326 Werbetafeln werden im Zentrum entfernt, dazu gehören auch 64 der sogenannten Billboards. Anstelle der Werbung werden Bäume gepflanzt und die öffentlichen Räume sollen von lokalen Kultur- und Sozialorganisationen genutzt werden können. Vorbildlich könnte man sagen. Zukunftsweisend für eine grüne Stadt wie Zürich?

Gilt etwa nicht gerade die Aussenwerbung als ein Merkmal einer modernen Stadt? Schliesslich wird sie im Zusammenhang mit anderen stadtgestaltenden Elementen wahrgenommen und gibt ihr ein Gesicht. Durch ihren Ausdruck in Kunst und Grafik agiert sie stellvertretend für unsere Zeit.

„Die aktuellen Regelungen welche wir zurzeit in der Stadt haben genügen“, sagt SP Gemeinderat Patrick Huber. „Es braucht keine weiteren Werbeeinschränkungen. Wir sind eine Gesellschaft, die daran gewöhnt ist Läden anhand von deren Werbung zu erkennen.“

Alles bleibt anders

Grenoble ist nicht die einzige Stadt. Das brasilianische São Paulo geht noch einiges weiter. Das 2007 verabschiedete Verbot umfasst alle privaten Plakatwände, selbst Flaggen, Schilder, Logos sogar Handzettel oder Reklameröhren auf Taxis. Sozusagen ein Gesetz gegen visuelle Umweltverschmutzung.

Patrick Huber: „Solch ein Verbot könnte ich mir beim besten Willen nicht vorstellen!“

Aber wie heisst es doch bei Stefan Zweifel: „Brasilien, ein Land der Zukunft.“ Schliesslich ist São Paulo mit 11.5 Mio. Einwohnern Brasiliens grösste Stadt.

Patrick Huber war vor einiger Zeit selbst in São Paulo und wunderte sich über die seltsam leblosen Strassen. „Ich habe mir meine Fotos angeschaut und konnte mir nicht erklären weshalb alles so grau aussah. Erst später habe ich darüber gelesen, dass diese riesen Metropole ein konsequentes Werbeverbot hat.“ Das Gesicht einer Stadt verändert sich mit solch einer Regelung definitiv. Kritiker warnten vor einer Verödung. Die Menschen würden sich ohne „Werbekunst“ langweilen.

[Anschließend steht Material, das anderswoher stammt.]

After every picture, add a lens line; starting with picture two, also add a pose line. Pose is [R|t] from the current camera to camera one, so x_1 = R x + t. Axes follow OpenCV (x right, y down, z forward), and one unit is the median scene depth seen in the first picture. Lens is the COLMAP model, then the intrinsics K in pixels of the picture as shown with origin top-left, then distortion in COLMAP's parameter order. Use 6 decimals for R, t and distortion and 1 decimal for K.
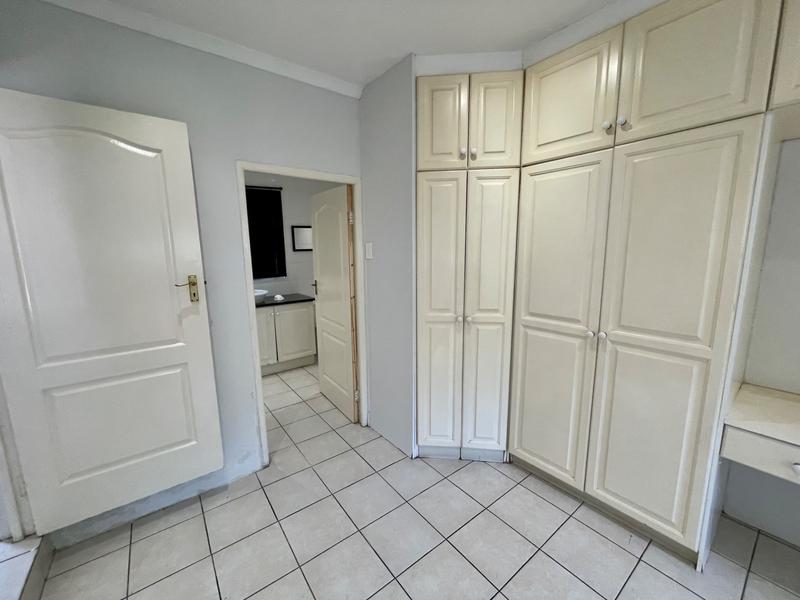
lens RADIAL K [[324.0, 0, 399.1], [0, 324.0, 301.1], [0, 0, 1]] dist [-0.000398, -0.000621]
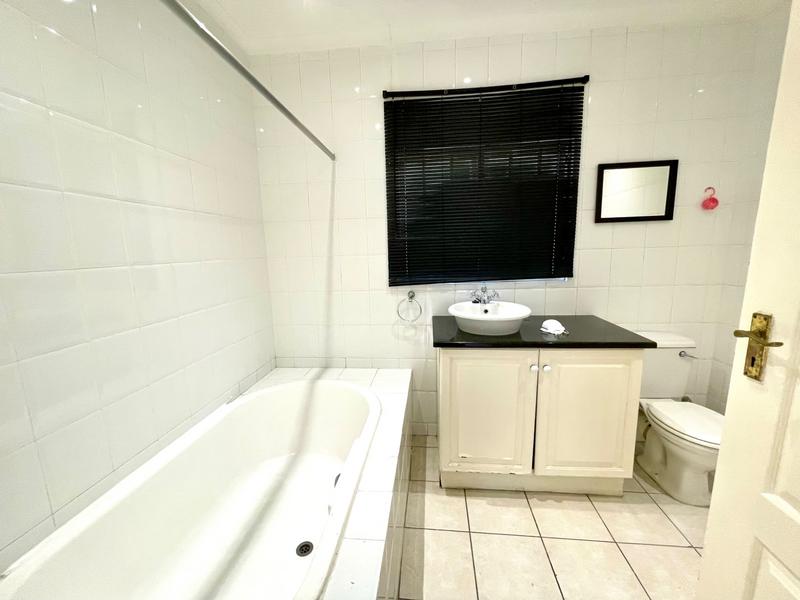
lens RADIAL K [[324.0, 0, 399.1], [0, 324.0, 301.1], [0, 0, 1]] dist [-0.000398, -0.000621]
pose [[0.728184, 0.107973, -0.676824, -0.217827], [-0.090257, 0.994020, 0.061468, -0.050395], [0.679413, 0.016328, 0.733574, 0.507126]]
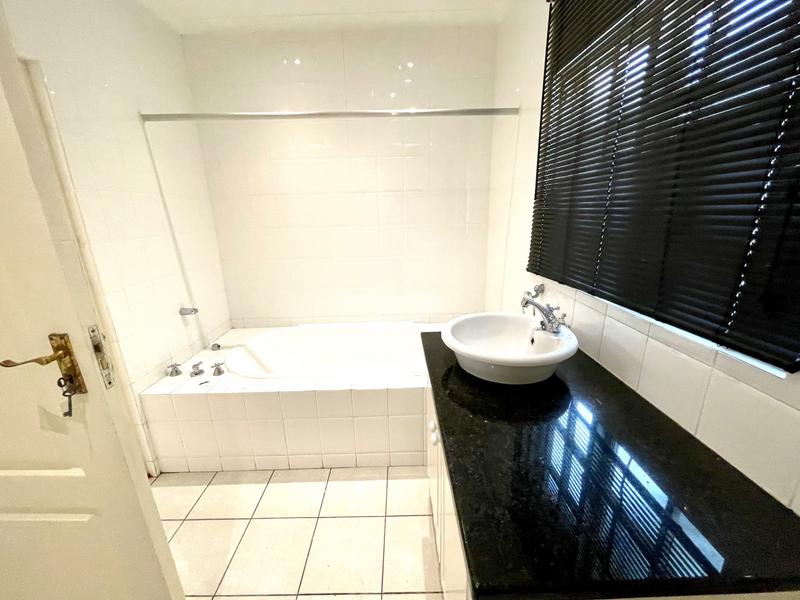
lens RADIAL K [[324.0, 0, 399.1], [0, 324.0, 301.1], [0, 0, 1]] dist [-0.000398, -0.000621]
pose [[-0.604927, 0.245184, -0.757594, -0.168220], [-0.089084, 0.924604, 0.370366, -0.140756], [0.791282, 0.291534, -0.537476, 0.972732]]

Trotz allem, 70 Prozent der Einwohner von São Paulo begrüssten 2011 das neue Gesetz. Die Stadt zeige erst jetzt ihr richtiges Aussehen. Die Architektur der Gebäude komme nun wirklich zum Tragen. Auch das Leben in der Finanz- und Kulturmetropole scheint etwas stressfreier zu sein. Man hat nicht permanent das Gefühl Werbebotschaften zu lesen.

Auch wenn solch ein Gesetz theoretisch umsetzbar wäre, wird sich bei uns in Zürich vorerst nichts ändern. „Ohne Werbung geht auch ein Stück Lebendigkeit verloren“, meint Patrick Huber. Schliesslich sei es auch in öffentlichem Interesse bei einem politischen Wahlkampf zu zeigen, wer zur Wahl stehe. Würde solch ein Werbeverbot eingeführt, wären auch diese Plakate davon betroffen.

Ein Verbot ist also momentan keine Option. In Zürich gibt es bereits Reglementierungen für Werbung auf öffentlichem Grund. Aspekte wie Dichte und Grösse spielen eine wichtige Rolle bei deren Wirkung im Stadtraum. Aussenwerbung soll sich in die gebaute und landschaftliche Umgebung einfügen und dem Charakter der vorherrschenden Situation entsprechen.

Denn Werbung ist auch Kunst, welche an Wintertagen wie diesen etwas Farbe bringen.